Görev Beni Çağırıyor... Seni de...

27 Ağustos 2010 Cuma

Ötekileştirmek


Şu an ki ruh yapımın, hayatımın, karakterimin ana taşı, başrol oyuncusu olan Rahmetli babamın ruhu şâd olsun...
Bitlis'e tayinim çıktığında; babamın yolda söylediği şu sözler hep aklımdadır. "Türk-Kürt diye bir ayrım yoktur. Hepimiz insanız. İnsana hizmet ise Hakka hizmettir." Kendi düşüncesini bu şekilde söyleyen babam, benim gibi düşünün dememiştir asla! O düşüncesini söyler ne düşünüp ne düşünmeyeceğimiz kararını ise bize bırakırdı çoğu zaman!! (Bu sözler iyi zamanlarındaki babam için yazdığım satırlardır. Onu kötü  anmak istemediğim için iyi ve güzelliklerinden bahsedeceğim)

--------------------------------

* [Tamamlanacak Görevler]
a - Ötekileştirmek yazısına göre aşağıdaki soruları cevaplayın.
(i) Yazı hangi tarihte yayımlanmıştır?
(ii) Yazarın tayini hangi ile çıkmıştır?
(iii) Yazarın babasına göre insana hizmet neye hizmettir?
b - Ötekileştirmek yazısında "Bitlis'e tayinim çıktığında;" sözleriyle başlayıp "ve güzelliklerinden bahsedeceğim)" sözlerine kadar devam eden kısmı değiştirmeden yazın.

--------------------------------

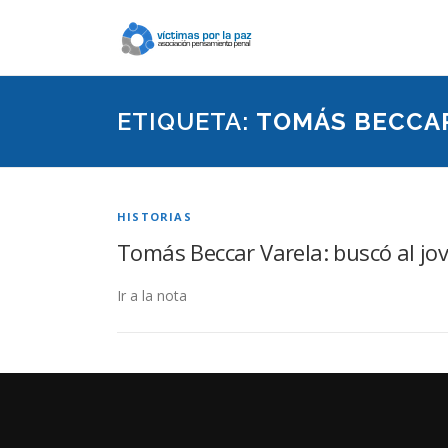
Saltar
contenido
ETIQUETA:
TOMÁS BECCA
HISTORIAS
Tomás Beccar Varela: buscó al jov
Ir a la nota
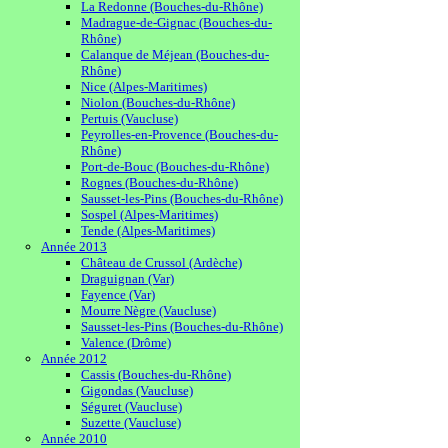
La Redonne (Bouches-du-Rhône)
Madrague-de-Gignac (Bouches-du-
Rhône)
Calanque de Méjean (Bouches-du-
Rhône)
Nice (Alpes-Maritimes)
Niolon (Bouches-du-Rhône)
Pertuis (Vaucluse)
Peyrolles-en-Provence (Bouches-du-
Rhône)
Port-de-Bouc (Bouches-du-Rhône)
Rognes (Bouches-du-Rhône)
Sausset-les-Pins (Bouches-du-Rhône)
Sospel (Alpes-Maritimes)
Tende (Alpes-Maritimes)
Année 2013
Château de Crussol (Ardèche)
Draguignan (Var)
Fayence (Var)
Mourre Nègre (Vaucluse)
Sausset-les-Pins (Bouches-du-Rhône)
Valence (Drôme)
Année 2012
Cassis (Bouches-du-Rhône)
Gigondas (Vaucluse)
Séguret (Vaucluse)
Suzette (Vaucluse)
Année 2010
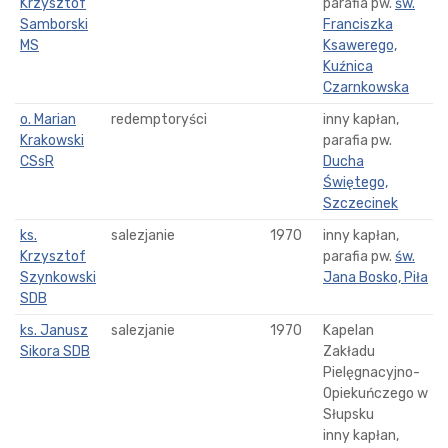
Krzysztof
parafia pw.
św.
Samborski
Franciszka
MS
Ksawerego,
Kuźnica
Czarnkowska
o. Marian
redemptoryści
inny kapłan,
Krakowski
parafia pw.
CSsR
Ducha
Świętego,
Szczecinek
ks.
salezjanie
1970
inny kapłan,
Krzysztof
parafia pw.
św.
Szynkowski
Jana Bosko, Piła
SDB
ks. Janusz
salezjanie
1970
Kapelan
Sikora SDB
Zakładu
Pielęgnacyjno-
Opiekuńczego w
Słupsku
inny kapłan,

--------------------------------

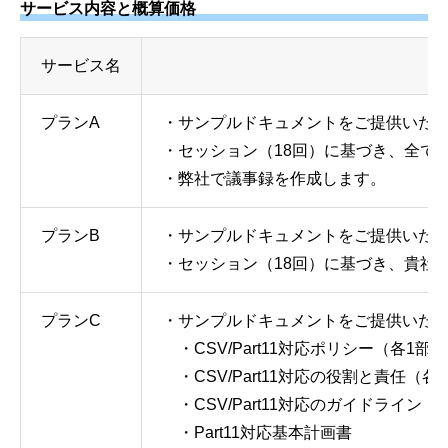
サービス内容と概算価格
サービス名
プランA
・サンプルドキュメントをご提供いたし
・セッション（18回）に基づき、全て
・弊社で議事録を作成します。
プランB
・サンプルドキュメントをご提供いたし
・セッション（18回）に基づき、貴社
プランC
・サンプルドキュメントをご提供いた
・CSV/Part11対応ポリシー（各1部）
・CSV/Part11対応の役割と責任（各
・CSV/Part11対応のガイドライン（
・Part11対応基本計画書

--------------------------------

* [Görevlerin Cevapları]
a -
(i) 27 Ağustos 2010 Cuma
(ii) Bitlis
(iii) Hakka

b -
Bitlis'e tayinim çıktığında; babamın yolda söylediği şu sözler hep aklımdadır. "Türk-Kürt diye bir ayrım yoktur. Hepimiz insanız. İnsana hizmet ise Hakka hizmettir." Kendi düşüncesini bu şekilde söyleyen babam, benim gibi düşünün dememiştir asla! O düşüncesini söyler ne düşünüp ne düşünmeyeceğimiz kararını ise bize bırakırdı çoğu zaman!! (Bu sözler iyi zamanlarındaki babam için yazdığım satırlardır. Onu kötü  anmak istemediğim için iyi ve güzelliklerinden bahsedeceğim)